Scrapping websites

Scrapping websites
0

#1

i have a project in mind and zero programming experience. I’d like to scrape websites for real estate listings, collecting data points fro the listing, and providing a daily output of what is new. Where would I want to start to develop project to accomplish this? Just looking for a very high level outline so I can find a starting point.

Thx in advance, John.


#2

If you have 0 programming experience Id consider looking to learn how to program as a good first step.

I personally would recommend learning python. Why Python? Python is known for being very approachable and great to learn as a starting language due to its clear syntax and flexibility

The other key reason(s) I would recommend python is because it has a huge amount of libraries which would help you on this sort of project.

  • libraries for web scraping? Yup Beautiful Soup
  • daily outputs? (I assume in a text file?) Yup (cron job, or website, or something)
  • data analysis Yup, python is known for being great for data science (if you cared about having python do more than give you data, it can be easily used to get info from the data)

You obviously can do this in other languages (like Nodejs, or Java) but in terms of getting started, getting going fast and staying focused on you current requirements (zero programming experience, webscraping, collecting data, and using said data) python is one of the best choices, and is a very popular choice too.

Goodluck :smiley:


#3

I have a better idea. Instead of scraping copyrighted material from someone else’s page to use for your own purposes, get in touch with a local Multiple Listing Service (MLS) which owns the listings and find out about IDX and RETS. This would allow you direct access to the data when developing a site for a real estate agency or agent in a specific area.

Serving real estate listings on websites is the core part of my business and my sites are designed to make it difficult for scrapers from stealing the data like you are hoping to do. There are perfectly legimate ways of doing what you want, but you are going to need to learn about backend technologies such as databases (SQL or No-SQL based) and one of many backend languages (JavaSript using Node, Python, Ruby, PHP or many others.

It is easy to detect a scraper and easy to find out who is doing the scraping with a little investigative work.


#4

Brad, thanks. This is what I was hoping to receive as feedback. It’s a helpful outline and nudge in a particular direction. I am interested to see if others concur.:fu:


#5

Randel, I appreciate the feedback. It sounds like you’re an expert on MLS listings and developing listing websites for brokers. However, before you imply that my intended gathering of information is an illegitimate effort, perhaps you could ask me to clarify my intended use? I have no interest in MLS properties or the brokering of said properties or facilitating any broker or agent in their sales activities. There are many types of real estate and parties with an interest at any given time. Don’t be so presumptuous and cast my interest and intentions as anything other than legitimate in a public forum without ascertaining contextual facts.


#6

You may not be aware, but it can still be considered illegal activity in some states to scrape regardless of your intent. If a website has as a very specific terms of service about no scraping, then you are in violation.

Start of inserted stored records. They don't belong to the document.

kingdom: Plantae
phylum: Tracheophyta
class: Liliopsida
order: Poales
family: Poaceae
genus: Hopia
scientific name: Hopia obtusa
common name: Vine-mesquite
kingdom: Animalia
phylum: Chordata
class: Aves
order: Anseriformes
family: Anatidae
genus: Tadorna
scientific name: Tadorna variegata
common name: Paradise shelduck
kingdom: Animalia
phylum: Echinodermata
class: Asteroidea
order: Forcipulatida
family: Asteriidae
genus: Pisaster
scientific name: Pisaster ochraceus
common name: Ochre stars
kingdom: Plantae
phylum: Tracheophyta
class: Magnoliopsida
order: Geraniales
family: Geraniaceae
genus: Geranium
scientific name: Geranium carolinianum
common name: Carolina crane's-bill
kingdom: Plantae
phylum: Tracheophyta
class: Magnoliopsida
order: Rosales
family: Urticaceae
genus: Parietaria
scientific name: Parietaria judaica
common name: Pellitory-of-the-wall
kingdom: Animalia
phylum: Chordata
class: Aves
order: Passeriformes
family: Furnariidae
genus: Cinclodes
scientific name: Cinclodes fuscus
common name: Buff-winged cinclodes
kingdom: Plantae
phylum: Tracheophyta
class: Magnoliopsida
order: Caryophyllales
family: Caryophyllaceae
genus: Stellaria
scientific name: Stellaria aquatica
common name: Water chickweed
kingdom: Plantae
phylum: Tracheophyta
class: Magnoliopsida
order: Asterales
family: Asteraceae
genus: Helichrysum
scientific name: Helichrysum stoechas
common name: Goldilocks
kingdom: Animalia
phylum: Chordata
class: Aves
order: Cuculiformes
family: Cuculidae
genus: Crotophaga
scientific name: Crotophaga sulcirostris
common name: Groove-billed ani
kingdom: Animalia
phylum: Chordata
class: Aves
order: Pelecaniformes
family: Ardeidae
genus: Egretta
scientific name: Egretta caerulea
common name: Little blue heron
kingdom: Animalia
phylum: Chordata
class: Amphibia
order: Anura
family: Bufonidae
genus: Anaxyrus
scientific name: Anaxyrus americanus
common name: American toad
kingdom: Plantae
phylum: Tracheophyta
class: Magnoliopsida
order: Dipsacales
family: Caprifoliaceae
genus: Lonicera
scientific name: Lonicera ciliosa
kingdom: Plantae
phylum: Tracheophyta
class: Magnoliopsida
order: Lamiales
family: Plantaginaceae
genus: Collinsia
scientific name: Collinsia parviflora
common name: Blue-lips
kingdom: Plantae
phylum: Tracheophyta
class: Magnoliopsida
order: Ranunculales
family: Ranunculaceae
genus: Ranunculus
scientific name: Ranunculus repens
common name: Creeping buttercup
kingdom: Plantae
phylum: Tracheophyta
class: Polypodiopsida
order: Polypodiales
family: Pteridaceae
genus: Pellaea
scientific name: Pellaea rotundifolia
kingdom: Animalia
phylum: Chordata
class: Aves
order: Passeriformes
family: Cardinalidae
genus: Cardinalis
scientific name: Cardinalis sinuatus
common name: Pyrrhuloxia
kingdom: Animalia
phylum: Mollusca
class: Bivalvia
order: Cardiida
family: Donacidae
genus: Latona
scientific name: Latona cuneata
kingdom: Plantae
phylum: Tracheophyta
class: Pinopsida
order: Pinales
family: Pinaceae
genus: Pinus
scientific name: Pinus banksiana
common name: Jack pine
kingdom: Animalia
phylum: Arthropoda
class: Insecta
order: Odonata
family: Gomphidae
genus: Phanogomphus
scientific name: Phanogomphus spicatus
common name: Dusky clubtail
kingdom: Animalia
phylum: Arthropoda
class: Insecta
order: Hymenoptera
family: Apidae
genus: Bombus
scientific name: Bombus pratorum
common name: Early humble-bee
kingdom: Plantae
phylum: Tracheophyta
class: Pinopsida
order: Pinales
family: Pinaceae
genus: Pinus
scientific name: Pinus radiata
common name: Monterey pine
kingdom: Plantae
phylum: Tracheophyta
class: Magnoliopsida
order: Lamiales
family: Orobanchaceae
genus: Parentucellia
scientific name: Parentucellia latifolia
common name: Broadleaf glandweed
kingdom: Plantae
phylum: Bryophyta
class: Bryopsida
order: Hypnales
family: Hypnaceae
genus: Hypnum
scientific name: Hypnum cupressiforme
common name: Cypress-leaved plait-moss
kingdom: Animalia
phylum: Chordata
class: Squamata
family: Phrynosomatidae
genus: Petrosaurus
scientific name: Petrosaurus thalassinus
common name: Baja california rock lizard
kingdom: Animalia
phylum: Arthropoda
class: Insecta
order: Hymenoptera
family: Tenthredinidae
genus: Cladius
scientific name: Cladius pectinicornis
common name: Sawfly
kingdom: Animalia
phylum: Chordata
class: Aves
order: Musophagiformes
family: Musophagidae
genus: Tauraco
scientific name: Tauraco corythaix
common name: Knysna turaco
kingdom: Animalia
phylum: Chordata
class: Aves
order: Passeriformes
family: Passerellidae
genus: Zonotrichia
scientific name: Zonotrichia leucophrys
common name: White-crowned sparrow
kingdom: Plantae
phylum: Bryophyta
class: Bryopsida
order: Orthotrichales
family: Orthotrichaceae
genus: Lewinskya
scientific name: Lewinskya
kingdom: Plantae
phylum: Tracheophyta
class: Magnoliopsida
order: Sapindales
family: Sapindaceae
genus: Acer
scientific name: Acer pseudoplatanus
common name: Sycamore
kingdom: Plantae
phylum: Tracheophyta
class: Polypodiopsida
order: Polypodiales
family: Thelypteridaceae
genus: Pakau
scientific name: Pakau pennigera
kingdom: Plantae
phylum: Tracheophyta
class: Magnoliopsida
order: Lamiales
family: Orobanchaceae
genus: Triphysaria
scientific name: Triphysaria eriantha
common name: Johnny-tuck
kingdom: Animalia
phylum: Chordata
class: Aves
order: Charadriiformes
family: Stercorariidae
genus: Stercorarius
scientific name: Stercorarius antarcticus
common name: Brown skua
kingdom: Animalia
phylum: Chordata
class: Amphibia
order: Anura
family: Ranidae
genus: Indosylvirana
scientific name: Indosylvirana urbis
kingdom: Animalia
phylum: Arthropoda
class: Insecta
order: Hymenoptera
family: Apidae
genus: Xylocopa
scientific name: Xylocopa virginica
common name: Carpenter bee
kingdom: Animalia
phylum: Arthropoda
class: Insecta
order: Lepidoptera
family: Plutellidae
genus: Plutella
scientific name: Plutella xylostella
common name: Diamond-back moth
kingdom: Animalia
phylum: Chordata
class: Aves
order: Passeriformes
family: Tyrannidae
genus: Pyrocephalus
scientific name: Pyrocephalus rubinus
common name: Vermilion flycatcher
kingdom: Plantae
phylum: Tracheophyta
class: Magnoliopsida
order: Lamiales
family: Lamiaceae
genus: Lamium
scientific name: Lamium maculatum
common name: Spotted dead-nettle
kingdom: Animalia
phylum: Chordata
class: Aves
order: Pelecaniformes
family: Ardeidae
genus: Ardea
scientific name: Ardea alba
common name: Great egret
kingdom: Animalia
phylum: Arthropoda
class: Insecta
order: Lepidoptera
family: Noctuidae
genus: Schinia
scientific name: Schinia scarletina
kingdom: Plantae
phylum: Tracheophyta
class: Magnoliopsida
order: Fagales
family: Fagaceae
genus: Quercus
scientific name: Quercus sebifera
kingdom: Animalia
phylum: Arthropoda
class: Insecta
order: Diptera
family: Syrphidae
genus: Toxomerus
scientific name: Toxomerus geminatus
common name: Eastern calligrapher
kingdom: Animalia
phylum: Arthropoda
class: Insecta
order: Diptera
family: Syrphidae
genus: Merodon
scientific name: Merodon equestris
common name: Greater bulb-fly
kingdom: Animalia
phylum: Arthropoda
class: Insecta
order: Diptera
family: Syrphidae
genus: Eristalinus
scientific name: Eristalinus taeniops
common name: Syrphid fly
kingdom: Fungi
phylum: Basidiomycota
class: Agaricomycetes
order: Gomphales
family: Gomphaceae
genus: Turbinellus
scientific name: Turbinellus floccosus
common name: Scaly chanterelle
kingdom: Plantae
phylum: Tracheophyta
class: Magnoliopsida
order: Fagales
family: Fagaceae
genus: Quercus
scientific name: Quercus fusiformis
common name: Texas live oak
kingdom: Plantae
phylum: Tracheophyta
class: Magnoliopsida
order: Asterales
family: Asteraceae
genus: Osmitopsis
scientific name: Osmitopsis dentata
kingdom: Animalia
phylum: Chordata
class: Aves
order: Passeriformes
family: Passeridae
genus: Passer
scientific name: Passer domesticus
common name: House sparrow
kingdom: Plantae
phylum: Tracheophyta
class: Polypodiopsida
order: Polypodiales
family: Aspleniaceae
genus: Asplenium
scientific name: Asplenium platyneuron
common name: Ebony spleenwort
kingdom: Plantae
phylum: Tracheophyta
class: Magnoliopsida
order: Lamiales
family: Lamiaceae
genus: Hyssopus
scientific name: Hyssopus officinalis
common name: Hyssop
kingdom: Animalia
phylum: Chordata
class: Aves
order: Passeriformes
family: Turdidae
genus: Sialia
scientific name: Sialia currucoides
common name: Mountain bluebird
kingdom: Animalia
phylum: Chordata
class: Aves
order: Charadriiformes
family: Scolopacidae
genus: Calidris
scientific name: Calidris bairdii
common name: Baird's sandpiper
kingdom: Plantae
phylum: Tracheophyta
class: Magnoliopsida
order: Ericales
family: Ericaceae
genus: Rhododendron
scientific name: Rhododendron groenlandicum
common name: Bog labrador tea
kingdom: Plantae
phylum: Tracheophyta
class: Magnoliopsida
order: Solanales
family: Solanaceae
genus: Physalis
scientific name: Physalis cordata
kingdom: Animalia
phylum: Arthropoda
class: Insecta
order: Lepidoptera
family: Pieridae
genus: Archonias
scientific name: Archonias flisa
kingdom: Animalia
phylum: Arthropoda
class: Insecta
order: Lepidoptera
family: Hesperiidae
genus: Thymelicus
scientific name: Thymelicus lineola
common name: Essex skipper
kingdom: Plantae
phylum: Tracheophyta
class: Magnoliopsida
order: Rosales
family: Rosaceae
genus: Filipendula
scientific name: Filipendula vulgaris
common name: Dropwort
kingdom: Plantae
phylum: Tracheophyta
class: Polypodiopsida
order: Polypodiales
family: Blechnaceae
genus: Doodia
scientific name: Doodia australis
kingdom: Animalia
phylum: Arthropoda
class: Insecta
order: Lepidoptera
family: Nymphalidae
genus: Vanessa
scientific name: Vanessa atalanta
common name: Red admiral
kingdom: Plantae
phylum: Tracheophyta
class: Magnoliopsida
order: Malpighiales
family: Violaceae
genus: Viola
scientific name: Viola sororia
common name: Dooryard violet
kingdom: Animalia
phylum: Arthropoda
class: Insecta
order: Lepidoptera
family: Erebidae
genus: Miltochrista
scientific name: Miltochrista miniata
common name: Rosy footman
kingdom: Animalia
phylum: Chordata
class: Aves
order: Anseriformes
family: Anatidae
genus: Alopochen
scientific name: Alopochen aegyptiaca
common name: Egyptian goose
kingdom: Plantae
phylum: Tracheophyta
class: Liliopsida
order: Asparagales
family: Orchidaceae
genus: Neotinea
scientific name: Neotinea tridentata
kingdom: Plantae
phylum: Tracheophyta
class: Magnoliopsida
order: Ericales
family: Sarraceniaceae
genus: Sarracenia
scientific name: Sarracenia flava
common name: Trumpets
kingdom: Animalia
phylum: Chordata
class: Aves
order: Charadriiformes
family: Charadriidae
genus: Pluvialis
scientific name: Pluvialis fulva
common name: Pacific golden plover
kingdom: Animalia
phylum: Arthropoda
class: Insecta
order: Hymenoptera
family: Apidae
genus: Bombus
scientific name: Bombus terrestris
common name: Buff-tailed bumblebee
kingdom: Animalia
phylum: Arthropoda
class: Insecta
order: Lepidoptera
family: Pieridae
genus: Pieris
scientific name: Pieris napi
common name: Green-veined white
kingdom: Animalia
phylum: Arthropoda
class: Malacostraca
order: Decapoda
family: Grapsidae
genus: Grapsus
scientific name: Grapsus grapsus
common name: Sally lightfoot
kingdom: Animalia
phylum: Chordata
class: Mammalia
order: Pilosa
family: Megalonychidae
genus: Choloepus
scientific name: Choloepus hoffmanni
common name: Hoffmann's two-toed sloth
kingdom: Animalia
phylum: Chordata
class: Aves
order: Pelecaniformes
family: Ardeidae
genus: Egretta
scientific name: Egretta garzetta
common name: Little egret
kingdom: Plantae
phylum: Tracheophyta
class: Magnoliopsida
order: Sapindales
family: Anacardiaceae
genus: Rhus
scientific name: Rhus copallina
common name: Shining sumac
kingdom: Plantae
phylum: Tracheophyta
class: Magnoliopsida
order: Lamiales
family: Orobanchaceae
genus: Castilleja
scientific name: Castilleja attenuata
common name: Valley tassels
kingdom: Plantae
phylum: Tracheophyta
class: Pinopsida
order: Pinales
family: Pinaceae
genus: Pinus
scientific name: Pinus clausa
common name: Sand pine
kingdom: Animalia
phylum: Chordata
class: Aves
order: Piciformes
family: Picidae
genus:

After reading my post again, it could be read as making certain assumptions of your intent. I apologize for that, but you still need to be aware your actions could have dire legal consequences if you are not careful which sites you scrape. Again, my point is that it can be considered illegal if you do not have permission regardless of what you plan to do with the data.

Here is a good article on this subject for you to review.

I have some documentation on accessing real estate data via PHP and RETS that I can send you via private message if you are interested.